Cuando los inspectores de higiene aparecen  por los alrededores se limitan a examinar los domicilios, y alegan que la charca de fluidos albañales no constituye un peligro, pues “el mosquito vive en zonas limpias”.

“Nosotros aquí no tenemos agua potable. Tanto el manto como los canales se contaminaron con toda esta inmundicia. Diariamente debemos controlar cuando viene llegando y cogerla antes de que pase a los conductos. Aunque casi siempre salimos a la calle con pomos y cubetas para traerla de otros lugares”, explica Agustín Oliva.

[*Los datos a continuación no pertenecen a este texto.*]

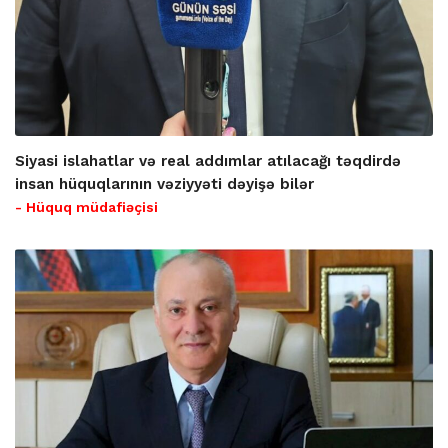
Siyasi islahatlar və real addımlar atılacağı təqdirdə
insan hüquqlarının vəziyyəti dəyişə bilər
- Hüquq müdafiəçisi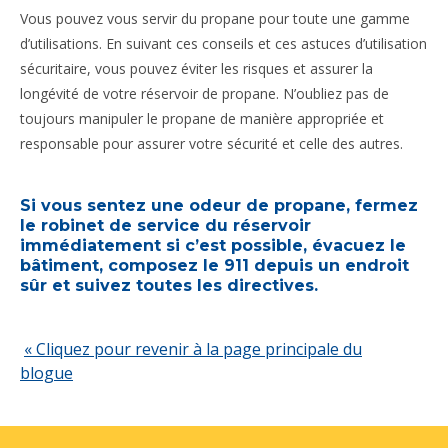
Vous pouvez vous servir du propane pour toute une gamme
d’utilisations. En suivant ces conseils et ces astuces d’utilisation
sécuritaire, vous pouvez éviter les risques et assurer la
longévité de votre réservoir de propane. N’oubliez pas de
toujours manipuler le propane de manière appropriée et
responsable pour assurer votre sécurité et celle des autres.
Si vous sentez une odeur de propane, fermez
le robinet de service du réservoir
immédiatement si c’est possible, évacuez le
bâtiment, composez le 911 depuis un endroit
sûr et suivez toutes les directives.
« Cliquez pour revenir à la page principale du
blogue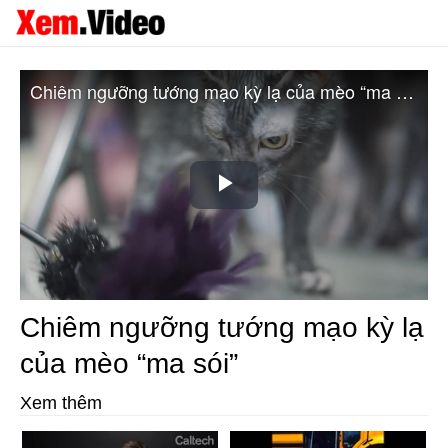
Chiêm ngưỡng tướng mạo kỳ lạ của mèo “ma sói”
Play
Video
Chiêm ngưỡng tướng mạo kỳ lạ
của mèo “ma sói”
Xem thêm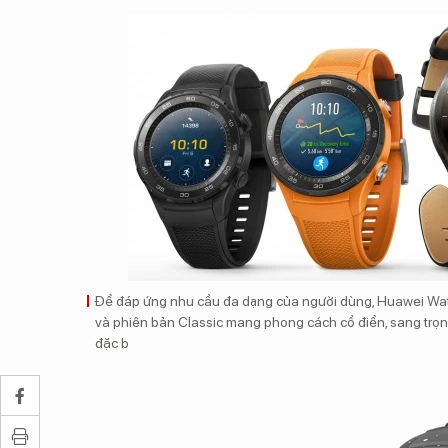
Để đáp ứng nhu cầu đa dạng của người dùng, Huawei Watch
và phiên bản Classic mang phong cách cổ điển, sang trọn
đặc b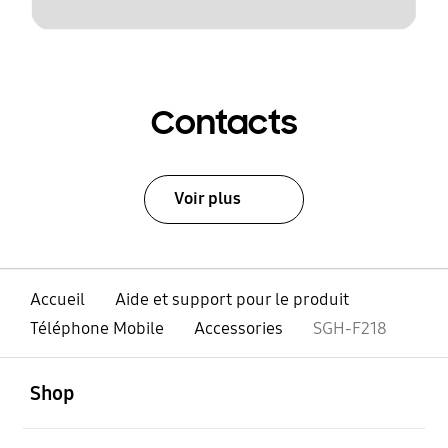
Contacts
Voir plus
Accueil
Aide et support pour le produit
Téléphone Mobile
Accessories
SGH-F218
ouvert
Footer Navigation
Shop
ouvert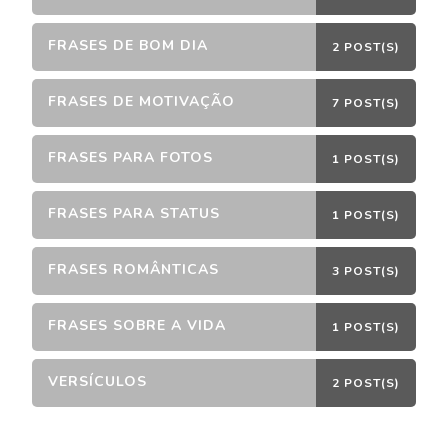
FRASES DE BOM DIA
2 POST(S)
FRASES DE MOTIVAÇÃO
7 POST(S)
FRASES PARA FOTOS
1 POST(S)
FRASES PARA STATUS
1 POST(S)
FRASES ROMÂNTICAS
3 POST(S)
FRASES SOBRE A VIDA
1 POST(S)
VERSÍCULOS
2 POST(S)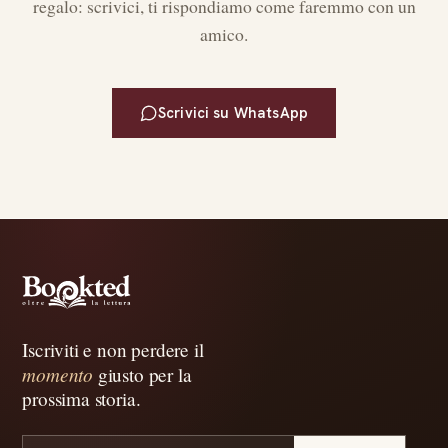
regalo: scrivici, ti rispondiamo come faremmo con un
amico.
Scrivici su WhatsApp
Iscriviti e non perdere il
momento
giusto per la
prossima storia.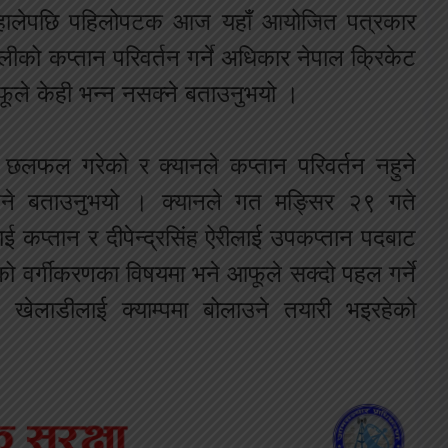
 सम्हालेपछि पहिलोपटक आज यहाँ आयोजित पत्रकार
टोलीको कप्तान परिवर्तन गर्ने अधिकार नेपाल क्रिकेट
ूले केही भन्न नसक्ने बताउनुभयो ।
ले छलफल गरेको र क्यानले कप्तान परिवर्तन नहुने
रहने बताउनुभयो । क्यानले गत मङ्सिर २९ गते
ाई कप्तान र दीपेन्द्रसिंह ऐरीलाई उपकप्तान पदबाट
ो वर्गीकरणका विषयमा भने आफूले सक्दो पहल गर्ने
खेलाडीलाई क्याम्पमा बोलाउने तयारी भइरहेको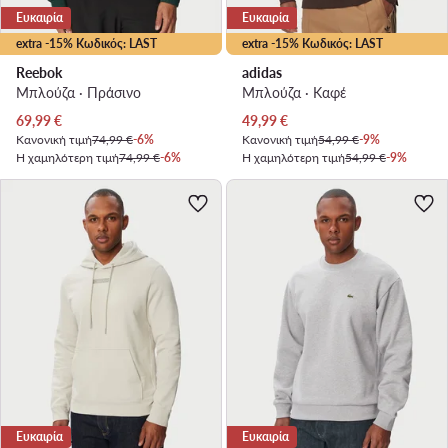
Ευκαιρία
Ευκαιρία
extra -15% Κωδικός: LAST
extra -15% Κωδικός: LAST
Reebok
adidas
Μπλούζα · Πράσινο
Μπλούζα · Καφέ
Τρέχουσα τιμή
Τρέχουσα τιμή
69,99
€
49,99
€
Κανονική τιμή
74,99 €
-6%
Κανονική τιμή
54,99 €
-9%
Η χαμηλότερη τιμή
74,99 €
-6%
Η χαμηλότερη τιμή
54,99 €
-9%
Ευκαιρία
Ευκαιρία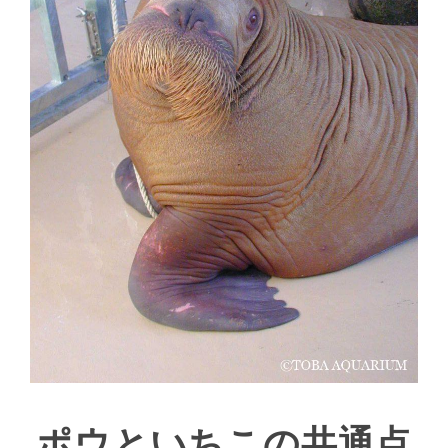
ポウといちこの共通点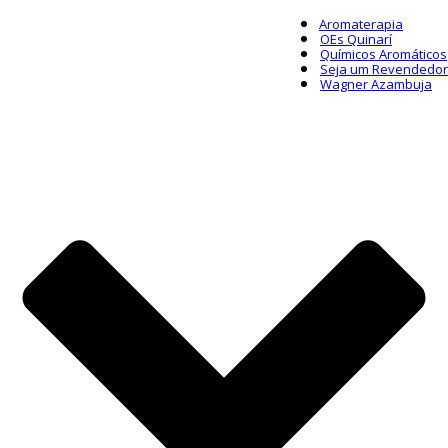
Aromaterapia
OEs Quinarí
Químicos Aromáticos
Seja um Revendedor
Wagner Azambuja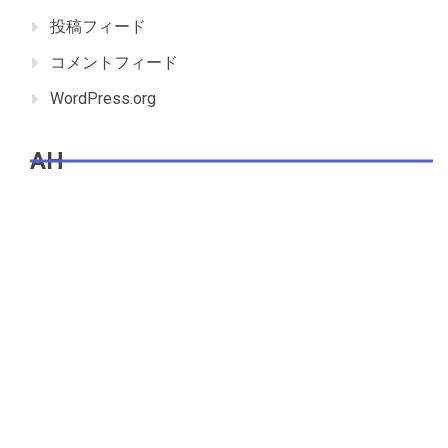
投稿フィード
コメントフィード
WordPress.org
AH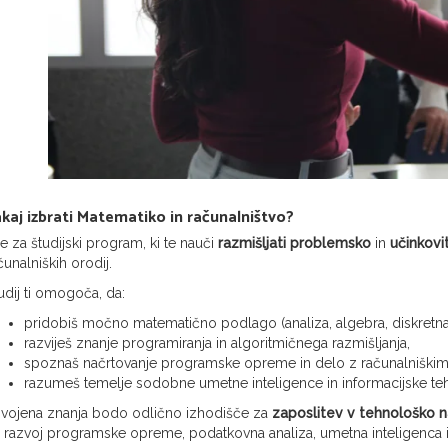
kaj izbrati Matematiko in računalništvo?
e za študijski program, ki te nauči
razmišljati problemsko
in
učinkovi
čunalniških orodij.
udij ti omogoča, da:
pridobiš močno matematično podlago (analiza, algebra, diskretna
razviješ znanje programiranja in algoritmičnega razmišljanja,
spoznaš načrtovanje programske opreme in delo z računalniškimi
razumeš temelje sodobne umetne inteligence in informacijske teh
vojena znanja bodo odlično izhodišče za
zaposlitev v tehnološko n
 razvoj programske opreme, podatkovna analiza, umetna inteligenca i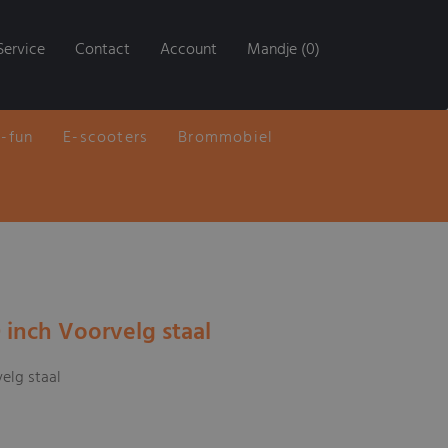
Service
Contact
Account
Mandje (0)
E-fun
E-scooters
Brommobiel
 inch Voorvelg staal
velg staal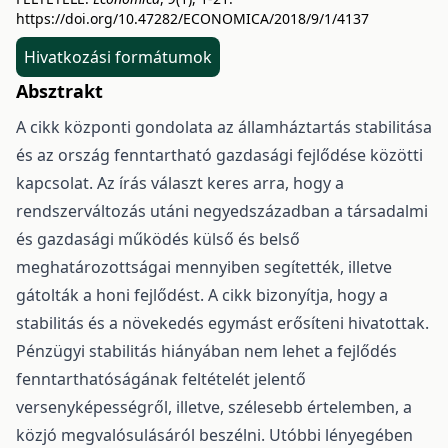
https://doi.org/10.47282/ECONOMICA/2018/9/1/4137
Hivatkozási formátumok
Absztrakt
A cikk központi gondolata az államháztartás stabilitása
és az ország fenntartható gazdasági fejlődése közötti
kapcsolat. Az írás választ keres arra, hogy a
rendszerváltozás utáni negyedszázadban a társadalmi
és gazdasági működés külső és belső
meghatározottságai mennyiben segítették, illetve
gátolták a honi fejlődést. A cikk bizonyítja, hogy a
stabilitás és a növekedés egymást erősíteni hivatottak.
Pénzügyi stabilitás hiányában nem lehet a fejlődés
fenntarthatóságának feltételét jelentő
versenyképességről, illetve, szélesebb értelemben, a
közjó megvalósulásáról beszélni. Utóbbi lényegében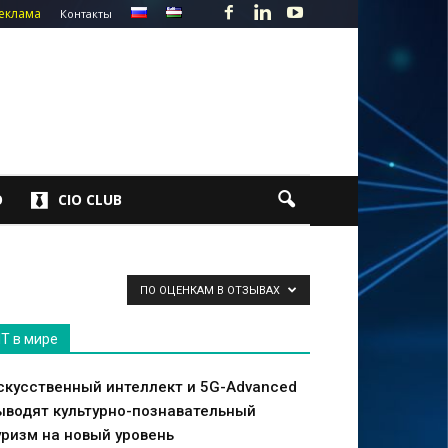
еклама
Контакты
О
CIO CLUB
ПО ОЦЕНКАМ В ОТЗЫВАХ
IT в мире
скусственный интеллект и 5G-Advanced
ыводят культурно-познавательный
уризм на новый уровень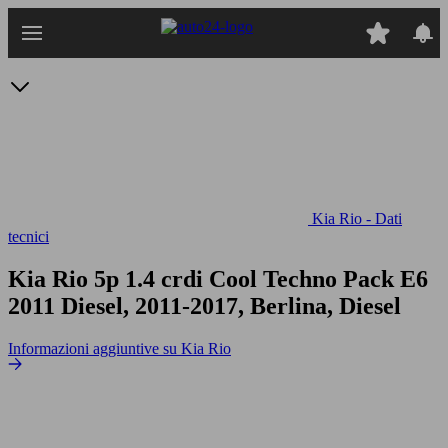
Passa
al
contenuto
principale
Kia Rio - Dati
tecnici
Kia Rio 5p 1.4 crdi Cool Techno Pack E6
2011 Diesel, 2011-2017, Berlina, Diesel
Informazioni aggiuntive su Kia Rio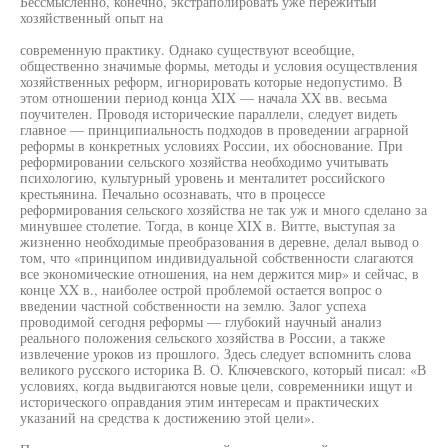
Бессмысленно, конечно, экстраполировать уже пережитый
хозяйственный опыт на
современную практику. Однако существуют всеобщие,
общественно значимые формы, методы и условия осуществления
хозяйственных реформ, игнорировать которые недопустимо. В
этом отношении период конца XIX — начала XX вв. весьма
поучителен. Проводя исторические параллели, следует видеть
главное — принципиальность подходов в проведении аграрной
реформы в конкретных условиях России, их обоснование. При
реформировании сельского хозяйства необходимо учитывать
психологию, культурный уровень и менталитет российского
крестьянина. Печально осознавать, что в процессе
реформирования сельского хозяйства не так уж и много сделано за
минувшее столетие. Тогда, в конце XIX в. Витте, выступая за
жизненно необходимые преобразования в деревне, делал вывод о
том, что «принципом индивидуальной собственности слагаются
все экономические отношения, на нем держится мир» и сейчас, в
конце XX в., наиболее острой проблемой остается вопрос о
введении частной собственности на землю. Залог успеха
проводимой сегодня реформы — глубокий научный анализ
реального положения сельского хозяйства в России, а также
извлечение уроков из прошлого. Здесь следует вспомнить слова
великого русского историка В. О. Ключевского, который писал: «В
условиях, когда выдвигаются новые цели, современники ищут и
исторического оправдания этим интересам и практических
указаний на средства к достижению этой цели».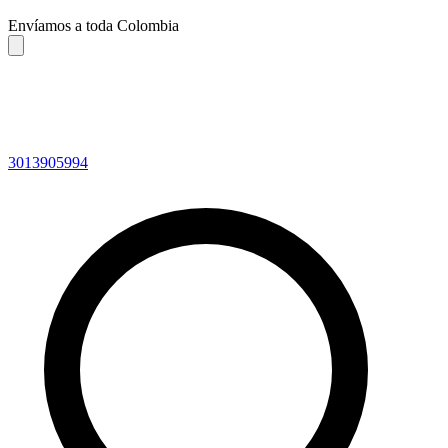
Envíamos a toda Colombia
3013905994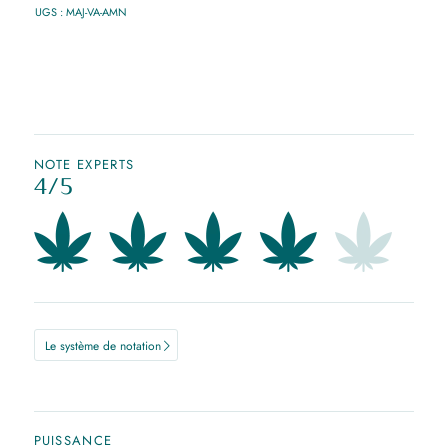
UGS :
MAJ-VA-AMN
NOTE EXPERTS
4/5
Le système de notation
PUISSANCE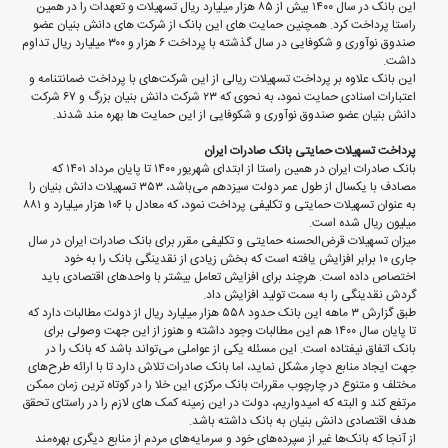
این بانک در سال ١٤٠٠ بیش از ٨٥ هزار میلیارد ریال تسهیلات و تعهدات را در همین
راستا پرداخت کرد. همچنین حمایت های این بانک از شرکت های دانش بنیان عضو
صندوق نوآوری و شکوفایی در سال گذشته با پرداخت ٦ هزار و ٣٠٠ میلیارد ریال تداوم
داشت.
این بانک علاوه بر پرداخت تسهیلات ریالی از این شرکت‌های با پرداخت ضمانتنامه و
اعتبارات اسنادی حمایت نمود، به نحوی که ٢٣ شرکت دانش بنیان بزرگ و ٦٧ شرکت
دانش بنیان عضو صندوق نوآوری و شکوفایی از این حمایت ها بهره مند شدند.
پرداخت تسهیلات حمایتی بانک صادرات ایران
بانک صادرات ایران در همین راستا از ابتدای شهریور ١٤٠٠ تا پایان مرداد ١٤٠١ که
مصادف با یکسال از طول عمر دولت سیزدهم می‌باشد، ٣٥٣ تسهیلات دانش بنیان را
به عنوان تسهیلات حمایتی و تکلیفی پرداخت نمود، که معادل با ١٠٦ هزار میلیارد و ٨٨١
میلیون ریال شده است.
میزان تسهیلات قرض‌الحسنه حمایتی و تکلیفی مقرر برای بانک صادرات ایران در سال
جاری ١٠ برابر افزایش یافته است که بخش زیادی از نقدینگی بانک را به خود
اختصاص داده است. هرچند برای افزایش تعامل بیشتر با واحدهای اقتصادی باید
گردش نقدینگی را به سمت تولید افزایش داد.
طبق گزارش ٣ ماهه این بانک حدود ٥٥٨ هزار میلیارد ریال از دولت مطالبات دارد که
تا پایان سال ١٤٠٠ هم این مطالبات وجود داشته و هنوز از این جهت وصولی برای
بانک اتفاق نیفتاده است. این مسئله یکی از عواملی می‌تواند باشد که بانک را در
جهت ایجاد منابع دچار مشکل نماید، اما بانک صادرات تلاش دارد تا با ارائه طرح‌های
مختلف و متنوع در چارچوب مقررات بانک مرکزی این خلا را در کوتاه ترین زمان ممکن
مرتفع کند و البته که امیدواریم، دولت در این زمینه کمک های لازم را در راستای تحقق
هدف اقتصادی دانش بنیان به بانک داشته باشد.
از آنجا که بانک‌ها غیر از سپرده‌های خود و سرمایه‌های مردم از منابع دیگری بهره‌مند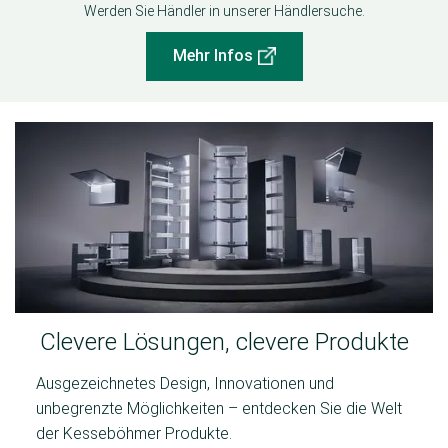
Werden Sie Händler in unserer Händlersuche.
Mehr Infos
Clevere Lösungen, clevere Produkte
Ausgezeichnetes Design, Innovationen und
unbegrenzte Möglichkeiten – entdecken Sie die Welt
der Kesseböhmer Produkte.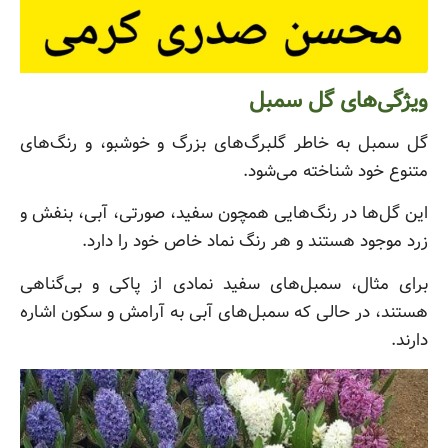
ویژگی‌های گل سمبل
گل سمبل به خاطر گلبرگ‌های بزرگ و خوشبو، و رنگ‌های
متنوع خود شناخته می‌شود.
این گل‌ها در رنگ‌هایی همچون سفید، صورتی، آبی، بنفش و
زرد موجود هستند و هر رنگ نماد خاص خود را دارد.
برای مثال، سمبل‌های سفید نمادی از پاکی و بی‌گناهی
هستند، در حالی که سمبل‌های آبی به آرامش و سکون اشاره
دارند.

La humedad va filtrando los cimientos de la construcción. Los habitantes no solo conviven con el hedor y los conflictos de una fosa. También con el miedo de ver derrumbar las paredes que los resguardan.

“Deberías venir de noche, a eso de las siete y pico. Cuando el agua empieza a llegar y se comienzan a descargar los baños. Se multiplica la inundación y es imposible salir o entrar a la cuartería. ¡Ay mija, qué te vamos a contar!”, grita una señora desde el último piso.

Los que viven allí no hallan qué pecado pudieron haber cometido para merecer ese calvario. Viven encerrados, a veces se asoman a las ventanas a ver cómo la desidia les corrompe la vida, le quita los sueños y los enferma. Llevan la mirada triste y una carga de dudas que nadie les ha sabido aclarar. Eso sí, permanecen convencidos de que la humanidad que los ignora afuera está tan podrida como el aire que ellos respiran dentro.